Поезд снова остановился, и я поняла, что мы наконец-то в Пасадене, потому что в наше купе вошел мистер фон Штернберг и обнял мою мать. Она отпрянула и холодно произнесла:
— Ну? Все улажено? Нам выходить из поезда или, может быть, нет?
Он отвечал по-английски. То, что он сказал, ее удовлетворило, потому что она надела свою широкополую мужскую шляпу, поправила галстук, взяла меня за руку, и мы вышли на платформу. Нас поджидала немалая толпа джентльменов с большими квадратными камерами наготове, но, увидев меня, они в полном замешательстве повернули головы к фон Штернбергу. Он объяснил матери по-немецки, что дети считаются неподходящей компанией для загадочных звезд кино и что мне надо постоять в сторонке, за кадром.
— Да? Сначала меня обвиняют в разрушении семьи, а теперь мне не позволяют быть матерью? Это мой Ребенок. Она принадлежит мне. Никакая студия не может диктовать, что мне делать или не делать с моим собственным Ребенком. Она им не нужна? Тогда они не получат и меня!
И мы зашагали к темно-зеленой легковой машине, чья крылатая эмблема на капоте сверкала под солнцем. Фон Штернберг нагнал нас. Мать была в ярости и не переставая повторяла свою угрозу вернуться в Германию следующим же пароходом. Мне стало даже жаль этого маленького человечка. Он пытался втолковать ей, что и эту проблему тоже уладят, что «материнство» — абсолютно новый образ для голливудской звезды с романтическим амплуа. И что поэтому пресса так поступила. Но можно изменить отношение к этому — и у него уже есть одна идея, если только она ему доверяет.
<…>
Следующий день был полон открытий. Главное: толстая инвентарная книга, в которой было описано, пронумеровано и оценено все в нашем доме до последней салфеточки. Моя мать ненавидела такие описи. Она решила, что раз она живет в доме, то он принадлежит ей — весь целиком, со всем имуществом. В те времена меблированные дома предполагали полностью укомплектованное хозяйство. В наших инвентарных списках
никогда не значилось меньше восьми сервизов для ужина на пятьдесят человек, по шесть сервизов обеденных и чайных, все из прекрасного фарфора, несколько дюжин хрустальных бокалов и столько столового белья, что хватило бы на целый Букингемский дворец. Предметом гордости дома были золотые столовые приборы. Серебро высокой пробы предназначалось для ужина. Но подобная роскошь никогда не производила впечатления на мою мать. Она принимала все это как естественный атрибут славы. Следуя
ее примеру, я как ни в чем не бывало ела суп ложкой из чистого золота.

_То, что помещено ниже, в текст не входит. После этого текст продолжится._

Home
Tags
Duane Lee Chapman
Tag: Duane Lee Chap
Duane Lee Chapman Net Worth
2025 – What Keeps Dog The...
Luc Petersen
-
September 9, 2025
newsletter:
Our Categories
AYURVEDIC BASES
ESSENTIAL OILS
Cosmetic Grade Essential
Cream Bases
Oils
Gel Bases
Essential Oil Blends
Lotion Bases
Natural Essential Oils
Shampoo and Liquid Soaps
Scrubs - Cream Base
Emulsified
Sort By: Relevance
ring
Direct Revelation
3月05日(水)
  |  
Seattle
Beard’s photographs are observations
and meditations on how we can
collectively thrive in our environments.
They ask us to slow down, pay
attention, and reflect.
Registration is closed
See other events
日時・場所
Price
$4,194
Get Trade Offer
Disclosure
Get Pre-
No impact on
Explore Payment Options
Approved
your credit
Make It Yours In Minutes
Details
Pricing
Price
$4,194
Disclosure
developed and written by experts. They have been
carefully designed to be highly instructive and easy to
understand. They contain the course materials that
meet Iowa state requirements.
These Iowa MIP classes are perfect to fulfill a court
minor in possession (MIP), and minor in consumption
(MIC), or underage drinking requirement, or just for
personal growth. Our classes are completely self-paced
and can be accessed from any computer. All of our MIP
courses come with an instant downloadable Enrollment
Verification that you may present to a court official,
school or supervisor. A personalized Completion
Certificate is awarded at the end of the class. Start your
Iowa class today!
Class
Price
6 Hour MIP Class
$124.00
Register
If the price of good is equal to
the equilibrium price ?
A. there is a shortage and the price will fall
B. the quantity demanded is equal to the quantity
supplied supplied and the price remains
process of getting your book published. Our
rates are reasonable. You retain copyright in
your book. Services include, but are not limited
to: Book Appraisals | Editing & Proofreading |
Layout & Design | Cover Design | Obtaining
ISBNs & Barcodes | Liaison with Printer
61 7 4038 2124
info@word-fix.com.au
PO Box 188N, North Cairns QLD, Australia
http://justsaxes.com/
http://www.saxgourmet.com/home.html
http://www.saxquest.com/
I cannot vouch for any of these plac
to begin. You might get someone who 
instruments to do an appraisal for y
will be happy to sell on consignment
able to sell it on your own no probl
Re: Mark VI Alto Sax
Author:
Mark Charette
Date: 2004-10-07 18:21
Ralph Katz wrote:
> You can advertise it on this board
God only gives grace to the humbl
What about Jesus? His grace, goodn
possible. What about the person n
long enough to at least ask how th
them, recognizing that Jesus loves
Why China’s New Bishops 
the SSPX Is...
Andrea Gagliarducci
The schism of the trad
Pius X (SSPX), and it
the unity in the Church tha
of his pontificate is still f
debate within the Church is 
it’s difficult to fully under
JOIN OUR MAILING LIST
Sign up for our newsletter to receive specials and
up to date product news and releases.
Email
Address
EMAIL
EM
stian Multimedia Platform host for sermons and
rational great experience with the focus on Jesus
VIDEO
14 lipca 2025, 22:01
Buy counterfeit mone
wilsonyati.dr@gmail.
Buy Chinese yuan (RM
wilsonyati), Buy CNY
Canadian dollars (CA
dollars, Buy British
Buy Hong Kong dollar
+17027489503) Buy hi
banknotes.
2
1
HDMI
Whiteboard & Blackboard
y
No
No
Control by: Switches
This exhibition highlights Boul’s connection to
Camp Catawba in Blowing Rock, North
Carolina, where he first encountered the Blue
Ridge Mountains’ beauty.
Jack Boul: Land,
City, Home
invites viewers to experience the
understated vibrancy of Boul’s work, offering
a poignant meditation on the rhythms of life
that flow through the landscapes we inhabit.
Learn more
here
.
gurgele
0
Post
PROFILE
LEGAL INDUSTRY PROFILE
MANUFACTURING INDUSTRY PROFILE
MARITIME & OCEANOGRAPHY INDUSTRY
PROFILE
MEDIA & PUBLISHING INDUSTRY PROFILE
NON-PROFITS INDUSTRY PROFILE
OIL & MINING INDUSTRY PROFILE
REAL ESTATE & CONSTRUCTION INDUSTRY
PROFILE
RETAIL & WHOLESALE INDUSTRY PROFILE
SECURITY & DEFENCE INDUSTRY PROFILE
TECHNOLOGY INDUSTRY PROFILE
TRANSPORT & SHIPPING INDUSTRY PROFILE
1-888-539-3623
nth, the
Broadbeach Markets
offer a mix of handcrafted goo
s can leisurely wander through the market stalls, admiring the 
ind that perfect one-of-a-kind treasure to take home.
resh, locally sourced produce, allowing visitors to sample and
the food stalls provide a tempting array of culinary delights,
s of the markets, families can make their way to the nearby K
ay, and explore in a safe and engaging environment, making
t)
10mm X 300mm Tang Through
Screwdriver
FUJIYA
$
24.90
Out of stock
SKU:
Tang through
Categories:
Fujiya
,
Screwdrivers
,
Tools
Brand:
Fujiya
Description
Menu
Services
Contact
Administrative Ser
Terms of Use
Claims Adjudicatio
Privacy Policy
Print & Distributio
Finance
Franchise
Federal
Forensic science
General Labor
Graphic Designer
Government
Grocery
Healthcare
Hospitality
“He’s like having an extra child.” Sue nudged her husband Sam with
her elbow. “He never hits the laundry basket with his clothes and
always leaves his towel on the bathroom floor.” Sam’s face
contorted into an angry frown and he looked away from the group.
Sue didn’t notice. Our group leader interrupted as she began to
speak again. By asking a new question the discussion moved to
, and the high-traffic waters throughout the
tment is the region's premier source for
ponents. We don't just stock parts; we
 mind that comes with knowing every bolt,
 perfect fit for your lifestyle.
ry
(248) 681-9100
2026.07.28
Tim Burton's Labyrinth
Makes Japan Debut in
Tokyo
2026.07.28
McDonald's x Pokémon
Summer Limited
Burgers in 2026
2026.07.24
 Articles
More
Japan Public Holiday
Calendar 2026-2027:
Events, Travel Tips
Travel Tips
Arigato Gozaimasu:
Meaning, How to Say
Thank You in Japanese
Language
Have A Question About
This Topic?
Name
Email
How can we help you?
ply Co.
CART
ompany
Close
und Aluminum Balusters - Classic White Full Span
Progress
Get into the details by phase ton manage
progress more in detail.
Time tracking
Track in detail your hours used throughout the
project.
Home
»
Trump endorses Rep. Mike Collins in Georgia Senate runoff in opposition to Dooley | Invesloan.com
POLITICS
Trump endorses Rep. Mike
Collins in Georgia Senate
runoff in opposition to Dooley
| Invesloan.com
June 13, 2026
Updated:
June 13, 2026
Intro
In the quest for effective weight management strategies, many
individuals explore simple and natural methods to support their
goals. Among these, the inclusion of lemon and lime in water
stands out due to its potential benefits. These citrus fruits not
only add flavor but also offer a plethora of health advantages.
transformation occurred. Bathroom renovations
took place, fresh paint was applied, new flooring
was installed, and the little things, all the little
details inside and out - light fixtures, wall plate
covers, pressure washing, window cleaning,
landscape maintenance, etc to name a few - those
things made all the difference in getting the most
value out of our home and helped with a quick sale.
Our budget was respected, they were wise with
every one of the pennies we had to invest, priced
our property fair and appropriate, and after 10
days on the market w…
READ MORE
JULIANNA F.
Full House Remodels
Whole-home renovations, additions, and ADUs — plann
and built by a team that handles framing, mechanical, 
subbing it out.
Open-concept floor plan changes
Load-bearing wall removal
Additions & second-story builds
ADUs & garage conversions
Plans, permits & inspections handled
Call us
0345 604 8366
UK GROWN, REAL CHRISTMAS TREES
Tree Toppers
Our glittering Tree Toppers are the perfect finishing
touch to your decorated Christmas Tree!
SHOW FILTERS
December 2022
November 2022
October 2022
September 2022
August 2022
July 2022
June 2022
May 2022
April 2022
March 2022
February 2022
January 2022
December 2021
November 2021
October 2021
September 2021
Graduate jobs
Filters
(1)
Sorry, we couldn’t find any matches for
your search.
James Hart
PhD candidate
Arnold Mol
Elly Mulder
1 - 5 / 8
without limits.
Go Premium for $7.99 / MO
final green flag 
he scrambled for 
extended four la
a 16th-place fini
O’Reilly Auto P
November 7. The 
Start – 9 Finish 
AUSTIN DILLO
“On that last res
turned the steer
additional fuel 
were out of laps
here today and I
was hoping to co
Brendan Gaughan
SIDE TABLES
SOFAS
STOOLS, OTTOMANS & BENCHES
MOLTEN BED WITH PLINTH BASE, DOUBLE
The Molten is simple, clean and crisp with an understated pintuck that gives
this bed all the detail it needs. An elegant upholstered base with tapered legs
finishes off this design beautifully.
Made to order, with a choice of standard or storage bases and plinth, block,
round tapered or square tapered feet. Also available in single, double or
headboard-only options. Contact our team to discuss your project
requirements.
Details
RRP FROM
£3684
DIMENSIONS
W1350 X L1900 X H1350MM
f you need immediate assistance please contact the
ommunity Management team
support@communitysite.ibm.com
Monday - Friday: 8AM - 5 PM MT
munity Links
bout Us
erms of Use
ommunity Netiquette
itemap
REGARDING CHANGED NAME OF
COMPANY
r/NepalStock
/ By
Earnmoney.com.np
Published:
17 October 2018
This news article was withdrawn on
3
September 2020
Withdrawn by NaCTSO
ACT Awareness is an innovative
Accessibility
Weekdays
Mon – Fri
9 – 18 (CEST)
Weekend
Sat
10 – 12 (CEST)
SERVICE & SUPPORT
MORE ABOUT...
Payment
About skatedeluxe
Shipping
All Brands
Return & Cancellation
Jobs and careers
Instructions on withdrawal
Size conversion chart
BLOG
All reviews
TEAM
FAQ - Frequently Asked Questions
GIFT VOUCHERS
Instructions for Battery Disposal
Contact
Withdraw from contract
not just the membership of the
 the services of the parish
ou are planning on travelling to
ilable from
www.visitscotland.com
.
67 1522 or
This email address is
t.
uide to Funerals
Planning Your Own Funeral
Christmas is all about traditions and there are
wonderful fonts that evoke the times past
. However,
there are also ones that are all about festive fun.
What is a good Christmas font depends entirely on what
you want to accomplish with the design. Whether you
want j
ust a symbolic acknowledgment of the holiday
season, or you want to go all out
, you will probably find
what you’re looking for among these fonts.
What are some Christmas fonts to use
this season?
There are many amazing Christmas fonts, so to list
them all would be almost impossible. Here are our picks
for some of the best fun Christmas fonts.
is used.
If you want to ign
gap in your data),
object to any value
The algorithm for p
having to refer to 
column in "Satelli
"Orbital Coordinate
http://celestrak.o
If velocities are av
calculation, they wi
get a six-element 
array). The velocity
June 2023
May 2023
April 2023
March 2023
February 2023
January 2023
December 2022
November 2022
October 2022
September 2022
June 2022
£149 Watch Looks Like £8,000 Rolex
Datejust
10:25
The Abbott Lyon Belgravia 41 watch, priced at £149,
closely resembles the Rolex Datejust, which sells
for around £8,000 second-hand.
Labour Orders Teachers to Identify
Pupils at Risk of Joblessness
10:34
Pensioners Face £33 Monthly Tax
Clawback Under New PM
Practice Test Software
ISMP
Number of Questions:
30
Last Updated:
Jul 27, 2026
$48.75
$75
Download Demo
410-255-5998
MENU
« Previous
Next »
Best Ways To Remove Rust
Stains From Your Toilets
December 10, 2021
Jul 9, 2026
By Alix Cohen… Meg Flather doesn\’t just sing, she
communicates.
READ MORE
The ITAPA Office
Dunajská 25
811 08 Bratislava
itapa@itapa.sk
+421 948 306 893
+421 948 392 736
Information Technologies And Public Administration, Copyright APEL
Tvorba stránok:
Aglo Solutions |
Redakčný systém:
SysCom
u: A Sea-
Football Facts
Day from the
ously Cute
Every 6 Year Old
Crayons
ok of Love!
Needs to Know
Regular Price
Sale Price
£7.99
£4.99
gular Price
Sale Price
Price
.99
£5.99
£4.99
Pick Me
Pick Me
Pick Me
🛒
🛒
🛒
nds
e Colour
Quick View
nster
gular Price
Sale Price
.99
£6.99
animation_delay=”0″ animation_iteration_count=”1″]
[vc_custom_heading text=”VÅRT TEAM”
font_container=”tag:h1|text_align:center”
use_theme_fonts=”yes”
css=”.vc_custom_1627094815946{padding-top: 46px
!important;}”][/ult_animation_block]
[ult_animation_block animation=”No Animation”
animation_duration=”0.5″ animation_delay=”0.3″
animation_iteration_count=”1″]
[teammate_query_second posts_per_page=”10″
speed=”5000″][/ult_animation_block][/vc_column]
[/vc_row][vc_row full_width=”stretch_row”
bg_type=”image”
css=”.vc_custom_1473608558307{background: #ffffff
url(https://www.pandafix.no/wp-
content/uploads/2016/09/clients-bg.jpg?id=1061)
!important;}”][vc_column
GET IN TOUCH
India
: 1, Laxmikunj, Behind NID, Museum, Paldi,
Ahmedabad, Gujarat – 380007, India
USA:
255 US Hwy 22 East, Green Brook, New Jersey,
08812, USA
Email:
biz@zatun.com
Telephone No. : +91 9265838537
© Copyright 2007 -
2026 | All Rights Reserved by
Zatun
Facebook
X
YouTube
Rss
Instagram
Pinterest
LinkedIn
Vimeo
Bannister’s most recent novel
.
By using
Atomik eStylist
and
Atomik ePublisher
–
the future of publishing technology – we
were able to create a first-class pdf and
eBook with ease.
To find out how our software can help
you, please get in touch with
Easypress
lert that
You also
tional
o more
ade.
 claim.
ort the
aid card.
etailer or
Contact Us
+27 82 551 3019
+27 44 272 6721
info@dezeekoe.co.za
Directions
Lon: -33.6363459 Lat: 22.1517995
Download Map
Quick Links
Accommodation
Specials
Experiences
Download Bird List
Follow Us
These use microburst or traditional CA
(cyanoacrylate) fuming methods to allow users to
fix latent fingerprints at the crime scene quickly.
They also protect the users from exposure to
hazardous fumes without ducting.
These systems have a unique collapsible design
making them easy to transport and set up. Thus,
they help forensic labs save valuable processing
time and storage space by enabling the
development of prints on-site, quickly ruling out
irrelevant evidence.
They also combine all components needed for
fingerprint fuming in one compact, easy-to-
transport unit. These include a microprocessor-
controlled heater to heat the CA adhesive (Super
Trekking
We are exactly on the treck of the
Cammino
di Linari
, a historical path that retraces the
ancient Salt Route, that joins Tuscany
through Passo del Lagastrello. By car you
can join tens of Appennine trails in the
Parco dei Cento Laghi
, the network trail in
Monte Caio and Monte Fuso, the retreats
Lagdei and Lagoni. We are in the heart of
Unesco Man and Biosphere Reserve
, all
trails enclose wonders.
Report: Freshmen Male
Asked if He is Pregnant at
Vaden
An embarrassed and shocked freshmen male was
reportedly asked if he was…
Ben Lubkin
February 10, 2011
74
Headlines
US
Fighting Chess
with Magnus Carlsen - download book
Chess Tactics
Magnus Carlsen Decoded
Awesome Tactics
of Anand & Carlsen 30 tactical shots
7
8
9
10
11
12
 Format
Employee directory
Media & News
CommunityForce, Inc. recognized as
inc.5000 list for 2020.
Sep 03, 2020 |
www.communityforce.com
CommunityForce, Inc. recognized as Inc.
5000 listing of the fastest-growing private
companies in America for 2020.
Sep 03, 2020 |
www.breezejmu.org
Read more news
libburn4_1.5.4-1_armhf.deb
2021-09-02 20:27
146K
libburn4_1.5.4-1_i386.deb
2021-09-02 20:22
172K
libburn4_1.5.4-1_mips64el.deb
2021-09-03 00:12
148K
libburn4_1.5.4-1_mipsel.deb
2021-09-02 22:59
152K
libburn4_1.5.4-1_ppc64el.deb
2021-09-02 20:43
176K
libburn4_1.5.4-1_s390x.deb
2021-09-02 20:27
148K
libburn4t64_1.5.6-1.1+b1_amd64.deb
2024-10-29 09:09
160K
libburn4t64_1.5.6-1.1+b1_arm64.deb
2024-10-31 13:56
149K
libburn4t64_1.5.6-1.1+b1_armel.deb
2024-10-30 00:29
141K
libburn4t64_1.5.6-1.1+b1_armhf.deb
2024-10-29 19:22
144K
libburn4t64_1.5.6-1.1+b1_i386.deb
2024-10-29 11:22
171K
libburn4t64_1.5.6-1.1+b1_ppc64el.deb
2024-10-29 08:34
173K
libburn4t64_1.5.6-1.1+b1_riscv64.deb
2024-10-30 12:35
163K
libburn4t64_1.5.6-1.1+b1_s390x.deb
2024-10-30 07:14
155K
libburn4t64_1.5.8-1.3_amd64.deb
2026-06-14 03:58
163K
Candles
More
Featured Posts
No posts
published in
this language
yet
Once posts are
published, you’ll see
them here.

В самый первый раз, когда меня взяли на Paramount, я даже не обратила
внимания на знаменитые кованые ворота, была слишком взволнована.
Наш важный американский режиссер собирался сделать мою фотографию! Сначала мне вымыли голову, и парикмахерша Нелли сделала мне прическу, потом появилось не платье, а мечта — из органди в цветочек с рукавами фонариком. Я забеспокоилась: мне казалось, у меня на фотографии будут слишком толстые руки, но решила довериться мистеру фон
Штернбергу, он должен был что-нибудь придумать. Моя мать облачилась в черный бархат с единственным украшением — скромным воротничком из венецианского кружева. Фон Штернберг сотворил свой первый портрет Вечной Мадонны: женщина, от которой исходит сияние, держит на коленях дивное дитя. Результат так очаровал мою мать, что она заказала несколько дюжин фотографий и разослала всем друзьям и знакомым.
<…>
Студийные боссы, поначалу противившиеся новому имиджу актрисы-матери, тоже остались довольны. Они сообразили, что им достался приз: теперь с именем Дитрих связывались не только «сексуальность», «загадка», «европейская утонченность» и непревзойденные ноги, но еще и «ореол Мадонны».
<…>
Рекламный отдел получил распоряжение напечатать несколько тысяч почтовых открыток «Дитрих с Ребенком» — для утоления жажды поклонников.
<…>
За одну ночь материнство стало голливудской модой даже для «роковых женщин», а ребенок — непременным аксессуаром.